When Obama and then-Cuban President Raul Castro announced a thawing of relations in 2014, Cuban debt temporarily shot up to 30-35 cents on the dollar, after trading at 6-8 cents for decades, a CRF representative testified Wednesday.
But the investment thesis did not work out. Despite numerous diplomatic efforts from the Obama administration, the Cuban government expressed little interest in any U.S. commercial presence or investment on the island.
After Obama’s historic visit to Cuba in 2016 there was a harsh crackdown on political dissent. The embargo did not end, and many of the relaxations announced under Obama were rolled back under President Donald Trump.
What Cuba argues
According to court filings and testimony, CRF sent several letters to the Cuban government and offered Cuba a “debt-for-equity swap” — not uncommon in debt restructurings involving countries with little cash on hand. In such a deal, the creditor receives a concession to, or ownership of, a government-owned property such as an airport or a port. Creditors then invest in the asset and receive a portion, or all, of the revenues generated by the asset.
Some of the most dramatic and combative testimony came from Raúl Olivera Lozano, a former official from the Banco Nacional de Cuba, now serving a 13-year prison sentence in Cuba. He was convicted for agreeing to accept a bribe of 25,000 pounds in exchange for signing paperwork which allowed the debt in question to be transferred to CRF, which then allowed the fund to sue Cuba.
But Olivera Lozano says he never got paid. “I did that document because I expected economic benefits and the money,” he testified via videolink from Cuba, adding that the CRF representative “did not comply with that, and I found myself having been used by this gentleman,” referring to Jeet Gordhandas, a CFR representative.
CRF has maintained the accusations of bribery are “scurrilous” and were falsified by the Cuban government solely to justify not paying the debt.

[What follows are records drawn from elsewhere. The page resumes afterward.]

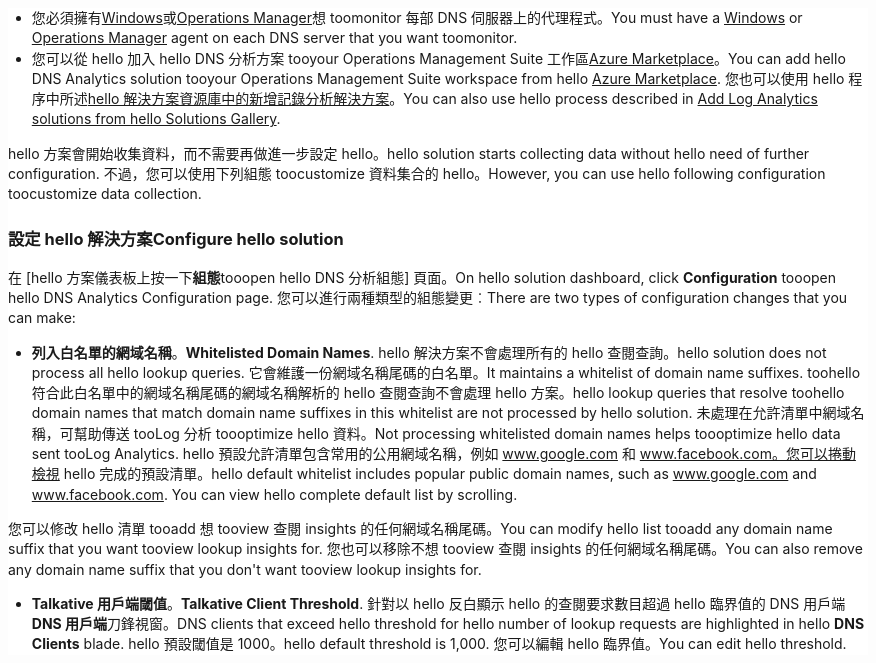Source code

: - <span data-ttu-id="1f67c-140">您必須擁有[Windows](log-analytics-windows-agents.md)或[Operations Manager](log-analytics-om-agents.md)想 toomonitor 每部 DNS 伺服器上的代理程式。</span><span class="sxs-lookup"><span data-stu-id="1f67c-140">You must have a [Windows](log-analytics-windows-agents.md) or [Operations Manager](log-analytics-om-agents.md) agent on each DNS server that you want toomonitor.</span></span>
- <span data-ttu-id="1f67c-141">您可以從 hello 加入 hello DNS 分析方案 tooyour Operations Management Suite 工作區[Azure Marketplace](https://aka.ms/dnsanalyticsazuremarketplace)。</span><span class="sxs-lookup"><span data-stu-id="1f67c-141">You can add hello DNS Analytics solution tooyour Operations Management Suite workspace from hello [Azure Marketplace](https://aka.ms/dnsanalyticsazuremarketplace).</span></span> <span data-ttu-id="1f67c-142">您也可以使用 hello 程序中所述[hello 解決方案資源庫中的新增記錄分析解決方案](log-analytics-add-solutions.md)。</span><span class="sxs-lookup"><span data-stu-id="1f67c-142">You can also use hello process described in [Add Log Analytics solutions from hello Solutions Gallery](log-analytics-add-solutions.md).</span></span>

<span data-ttu-id="1f67c-143">hello 方案會開始收集資料，而不需要再做進一步設定 hello。</span><span class="sxs-lookup"><span data-stu-id="1f67c-143">hello solution starts collecting data without hello need of further configuration.</span></span> <span data-ttu-id="1f67c-144">不過，您可以使用下列組態 toocustomize 資料集合的 hello。</span><span class="sxs-lookup"><span data-stu-id="1f67c-144">However, you can use hello following configuration toocustomize data collection.</span></span>

### <a name="configure-hello-solution"></a><span data-ttu-id="1f67c-145">設定 hello 解決方案</span><span class="sxs-lookup"><span data-stu-id="1f67c-145">Configure hello solution</span></span>

<span data-ttu-id="1f67c-146">在 [hello 方案儀表板上按一下**組態**tooopen hello DNS 分析組態] 頁面。</span><span class="sxs-lookup"><span data-stu-id="1f67c-146">On hello solution dashboard, click **Configuration** tooopen hello DNS Analytics Configuration page.</span></span> <span data-ttu-id="1f67c-147">您可以進行兩種類型的組態變更︰</span><span class="sxs-lookup"><span data-stu-id="1f67c-147">There are two types of configuration changes that you can make:</span></span>

- <span data-ttu-id="1f67c-148">**列入白名單的網域名稱**。</span><span class="sxs-lookup"><span data-stu-id="1f67c-148">**Whitelisted Domain Names**.</span></span> <span data-ttu-id="1f67c-149">hello 解決方案不會處理所有的 hello 查閱查詢。</span><span class="sxs-lookup"><span data-stu-id="1f67c-149">hello solution does not process all hello lookup queries.</span></span> <span data-ttu-id="1f67c-150">它會維護一份網域名稱尾碼的白名單。</span><span class="sxs-lookup"><span data-stu-id="1f67c-150">It maintains a whitelist of domain name suffixes.</span></span> <span data-ttu-id="1f67c-151">toohello 符合此白名單中的網域名稱尾碼的網域名稱解析的 hello 查閱查詢不會處理 hello 方案。</span><span class="sxs-lookup"><span data-stu-id="1f67c-151">hello lookup queries that resolve toohello domain names that match domain name suffixes in this whitelist are not processed by hello solution.</span></span> <span data-ttu-id="1f67c-152">未處理在允許清單中網域名稱，可幫助傳送 tooLog 分析 toooptimize hello 資料。</span><span class="sxs-lookup"><span data-stu-id="1f67c-152">Not processing whitelisted domain names helps toooptimize hello data sent tooLog Analytics.</span></span> <span data-ttu-id="1f67c-153">hello 預設允許清單包含常用的公用網域名稱，例如 www.google.com 和 www.facebook.com。您可以捲動檢視 hello 完成的預設清單。</span><span class="sxs-lookup"><span data-stu-id="1f67c-153">hello default whitelist includes popular public domain names, such as www.google.com and www.facebook.com. You can view hello complete default list by scrolling.</span></span>

 <span data-ttu-id="1f67c-154">您可以修改 hello 清單 tooadd 想 tooview 查閱 insights 的任何網域名稱尾碼。</span><span class="sxs-lookup"><span data-stu-id="1f67c-154">You can modify hello list tooadd any domain name suffix that you want tooview lookup insights for.</span></span> <span data-ttu-id="1f67c-155">您也可以移除不想 tooview 查閱 insights 的任何網域名稱尾碼。</span><span class="sxs-lookup"><span data-stu-id="1f67c-155">You can also remove any domain name suffix that you don't want tooview lookup insights for.</span></span>

- <span data-ttu-id="1f67c-156">**Talkative 用戶端閾值**。</span><span class="sxs-lookup"><span data-stu-id="1f67c-156">**Talkative Client Threshold**.</span></span> <span data-ttu-id="1f67c-157">針對以 hello 反白顯示 hello 的查閱要求數目超過 hello 臨界值的 DNS 用戶端**DNS 用戶端**刀鋒視窗。</span><span class="sxs-lookup"><span data-stu-id="1f67c-157">DNS clients that exceed hello threshold for hello number of lookup requests are highlighted in hello **DNS Clients** blade.</span></span> <span data-ttu-id="1f67c-158">hello 預設閾值是 1000。</span><span class="sxs-lookup"><span data-stu-id="1f67c-158">hello default threshold is 1,000.</span></span> <span data-ttu-id="1f67c-159">您可以編輯 hello 臨界值。</span><span class="sxs-lookup"><span data-stu-id="1f67c-159">You can edit hello threshold.</span></span>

While it may be dramatic, the bribery allegation is not a core part of the Cuba defense. Instead, the government’s lawyers have focused on legal interpretations of Cuban statutes, improper paper work and whether CRF could rightfully sue the Cuban government
Even though Cuba’s defaulted debt is nearly 40 years old, there’s a precedent for bondholders waiting even longer. More than 300,000 holders of czarist-era Russian bonds, which the Bolsheviks defaulted on in 1917 after the revolution, received payment in 2000.

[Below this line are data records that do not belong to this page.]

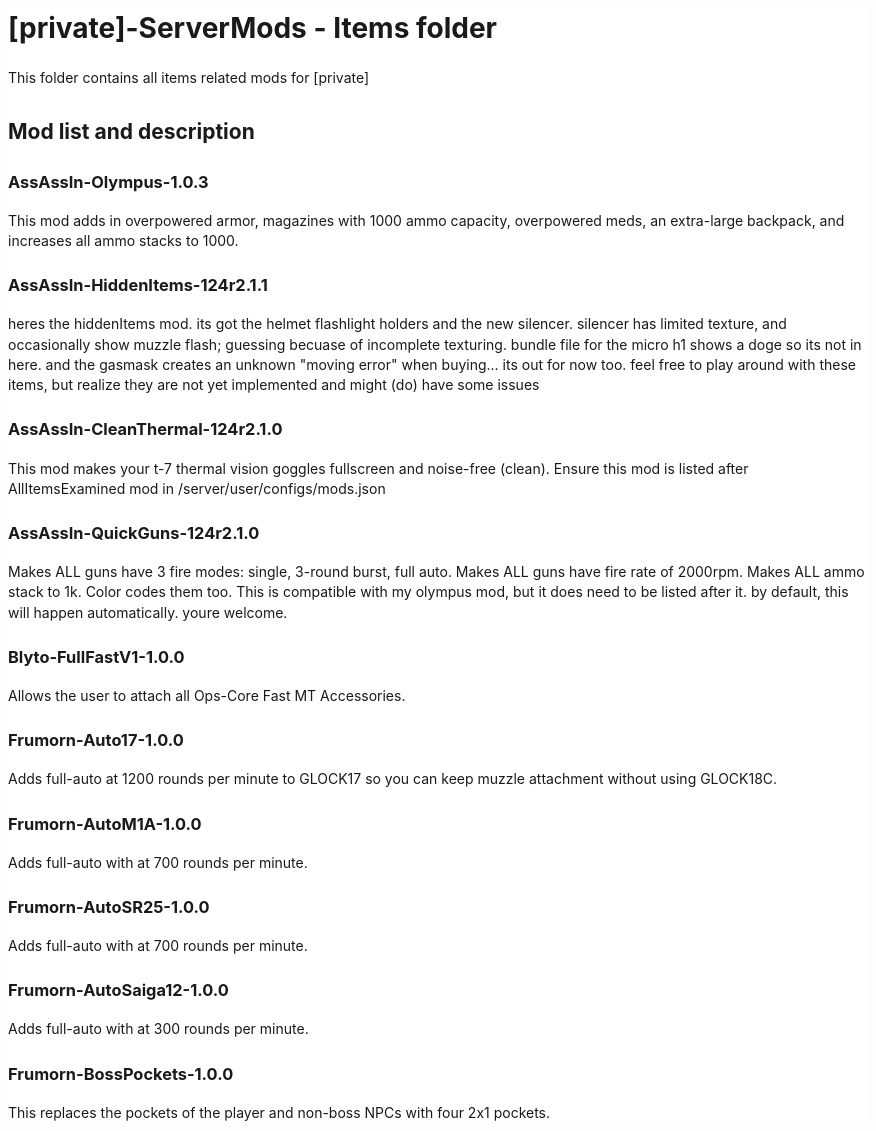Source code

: # [private]-ServerMods - Items folder
This folder contains all items related mods for [private]

## Mod list and description

### AssAssIn-Olympus-1.0.3
This mod adds in overpowered armor, magazines with 1000 ammo capacity, overpowered meds, an extra-large backpack, and increases all ammo stacks to 1000.

### AssAssIn-HiddenItems-124r2.1.1
heres the hiddenItems mod. its got the helmet flashlight holders and the new silencer. silencer has limited texture, and occasionally show muzzle flash; guessing becuase of incomplete texturing. bundle file for the micro h1 shows a doge so its not in here. and the gasmask creates an unknown "moving error" when buying... its out for now too.
feel free to play around with these items, but realize they are not yet implemented and might (do) have some issues

### AssAssIn-CleanThermal-124r2.1.0
This mod makes your t-7 thermal vision goggles fullscreen and noise-free (clean).
Ensure this mod is listed after AllItemsExamined mod in /server/user/configs/mods.json

### AssAssIn-QuickGuns-124r2.1.0
Makes ALL guns have 3 fire modes: single, 3-round burst, full auto.
Makes ALL guns have fire rate of 2000rpm.
Makes ALL ammo stack to 1k. Color codes them too.
This is compatible with my olympus mod, but it does need to be listed after it. by default, this will happen automatically. youre welcome.

### Blyto-FullFastV1-1.0.0
Allows the user to attach all Ops-Core Fast MT Accessories.

### Frumorn-Auto17-1.0.0
Adds full-auto at 1200 rounds per minute to GLOCK17 so you can keep muzzle attachment without using GLOCK18C.

### Frumorn-AutoM1A-1.0.0
Adds full-auto with at 700 rounds per minute.

### Frumorn-AutoSR25-1.0.0
Adds full-auto with at 700 rounds per minute.

### Frumorn-AutoSaiga12-1.0.0
Adds full-auto with at 300 rounds per minute.

### Frumorn-BossPockets-1.0.0
This replaces the pockets of the player and non-boss NPCs with four 2x1 pockets.
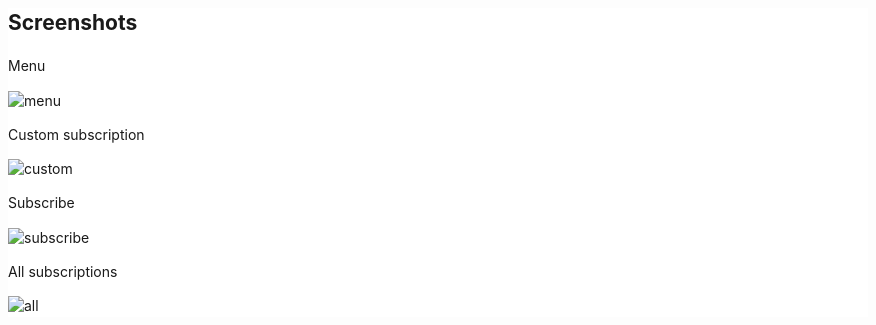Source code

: ## Screenshots

Menu

![menu](https://github.com/aeither/subscription-manager/assets/36173828/34ada430-b259-40f8-9a82-007b1d89746c)

Custom subscription

![custom](https://github.com/aeither/subscription-manager/assets/36173828/9938446f-b61a-4b48-a358-7784b393b3f7)

Subscribe

![subscribe](https://github.com/aeither/subscription-manager/assets/36173828/5b3eb253-75f2-45da-850c-6a460325df2d)

All subscriptions

![all](https://github.com/aeither/subscription-manager/assets/36173828/2e8b8fc9-af11-4d1f-8df9-34079a16a1f5)

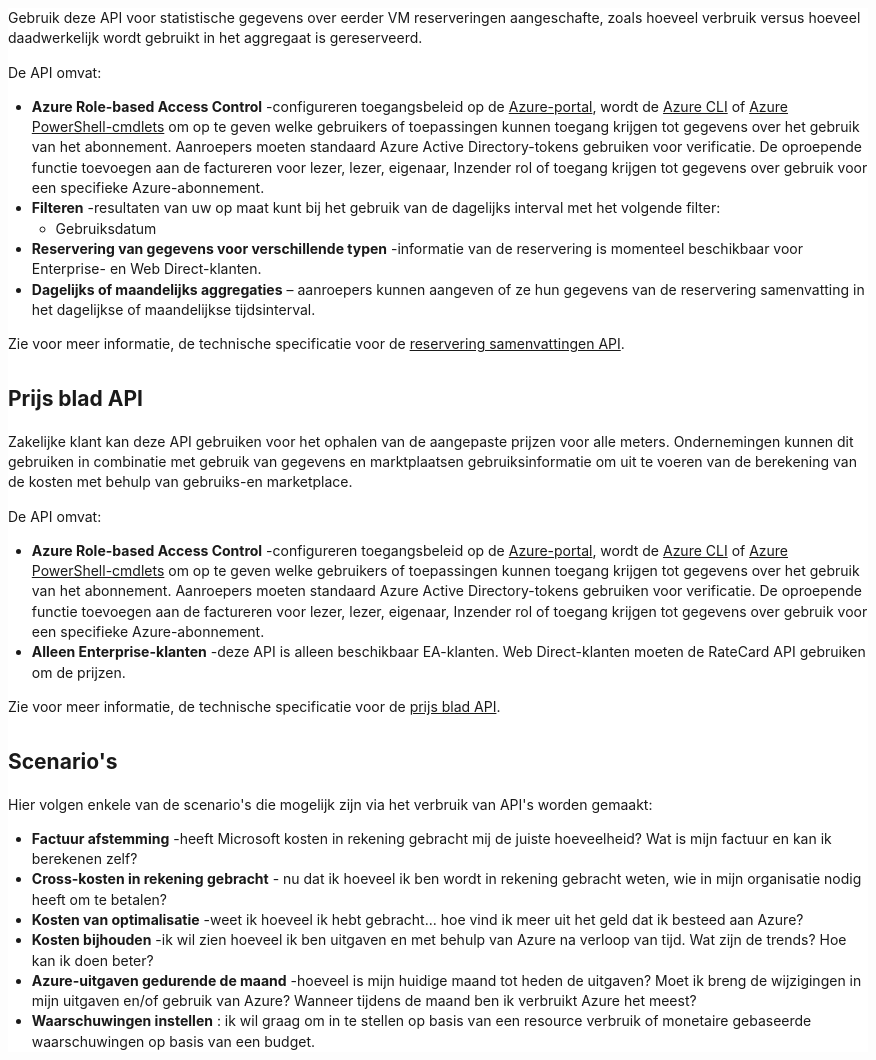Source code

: Gebruik deze API voor statistische gegevens over eerder VM reserveringen aangeschafte, zoals hoeveel verbruik versus hoeveel daadwerkelijk wordt gebruikt in het aggregaat is gereserveerd. 

De API omvat:

-   **Azure Role-based Access Control** -configureren toegangsbeleid op de [Azure-portal](https://portal.azure.com), wordt de [Azure CLI](https://docs.microsoft.com/azure/role-based-access-control/role-assignments-cli) of [Azure PowerShell-cmdlets](https://docs.microsoft.com/powershell/azure/overview) om op te geven welke gebruikers of toepassingen kunnen toegang krijgen tot gegevens over het gebruik van het abonnement. Aanroepers moeten standaard Azure Active Directory-tokens gebruiken voor verificatie. De oproepende functie toevoegen aan de factureren voor lezer, lezer, eigenaar, Inzender rol of toegang krijgen tot gegevens over gebruik voor een specifieke Azure-abonnement. 
-   **Filteren** -resultaten van uw op maat kunt bij het gebruik van de dagelijks interval met het volgende filter:
    - Gebruiksdatum
-   **Reservering van gegevens voor verschillende typen** -informatie van de reservering is momenteel beschikbaar voor Enterprise- en Web Direct-klanten.
-   **Dagelijks of maandelijks aggregaties** – aanroepers kunnen aangeven of ze hun gegevens van de reservering samenvatting in het dagelijkse of maandelijkse tijdsinterval.

Zie voor meer informatie, de technische specificatie voor de [reservering samenvattingen API](https://docs.microsoft.com/rest/api/consumption/reservationssummaries).

## <a name="price-sheet-api"></a>Prijs blad API
Zakelijke klant kan deze API gebruiken voor het ophalen van de aangepaste prijzen voor alle meters. Ondernemingen kunnen dit gebruiken in combinatie met gebruik van gegevens en marktplaatsen gebruiksinformatie om uit te voeren van de berekening van de kosten met behulp van gebruiks-en marketplace. 

De API omvat:

-   **Azure Role-based Access Control** -configureren toegangsbeleid op de [Azure-portal](https://portal.azure.com), wordt de [Azure CLI](https://docs.microsoft.com/azure/role-based-access-control/role-assignments-cli) of [Azure PowerShell-cmdlets](https://docs.microsoft.com/powershell/azure/overview) om op te geven welke gebruikers of toepassingen kunnen toegang krijgen tot gegevens over het gebruik van het abonnement. Aanroepers moeten standaard Azure Active Directory-tokens gebruiken voor verificatie. De oproepende functie toevoegen aan de factureren voor lezer, lezer, eigenaar, Inzender rol of toegang krijgen tot gegevens over gebruik voor een specifieke Azure-abonnement. 
-   **Alleen Enterprise-klanten** -deze API is alleen beschikbaar EA-klanten. Web Direct-klanten moeten de RateCard API gebruiken om de prijzen. 

Zie voor meer informatie, de technische specificatie voor de [prijs blad API](https://docs.microsoft.com/rest/api/consumption/pricesheet).

## <a name="scenarios"></a>Scenario's

Hier volgen enkele van de scenario's die mogelijk zijn via het verbruik van API's worden gemaakt:

-   **Factuur afstemming** -heeft Microsoft kosten in rekening gebracht mij de juiste hoeveelheid?  Wat is mijn factuur en kan ik berekenen zelf?
-   **Cross-kosten in rekening gebracht** - nu dat ik hoeveel ik ben wordt in rekening gebracht weten, wie in mijn organisatie nodig heeft om te betalen?
-   **Kosten van optimalisatie** -weet ik hoeveel ik hebt gebracht... hoe vind ik meer uit het geld dat ik besteed aan Azure?
-   **Kosten bijhouden** -ik wil zien hoeveel ik ben uitgaven en met behulp van Azure na verloop van tijd. Wat zijn de trends? Hoe kan ik doen beter?
-   **Azure-uitgaven gedurende de maand** -hoeveel is mijn huidige maand tot heden de uitgaven? Moet ik breng de wijzigingen in mijn uitgaven en/of gebruik van Azure? Wanneer tijdens de maand ben ik verbruikt Azure het meest?
-   **Waarschuwingen instellen** : ik wil graag om in te stellen op basis van een resource verbruik of monetaire gebaseerde waarschuwingen op basis van een budget.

Because of the U.S. embargo against Cuba, American investors are prohibited from owning and trading Cuban debt, which frustrates some frontier-market hedge fund managers in the U.S. They argue that holding Cuban debt would better serve U.S. foreign policy interests because it would give Americans a seat at some future negotiating table.
Beyond the European commercial debt, there are still nearly 6,000 American claims outstanding from individuals and companies whose properties were confiscated by the Castro government in the 60s.
John Kavulich, the head of the U.S.-Cuba Trade & Economic Council, is closely following the trial on behalf of American companies with claims still outstanding.
“This has not been an elegant spectacle,” he said. “Companies and financial institutions are watching, and thus far the message they have received from the lawsuit and the trial is to avoid Cuba.”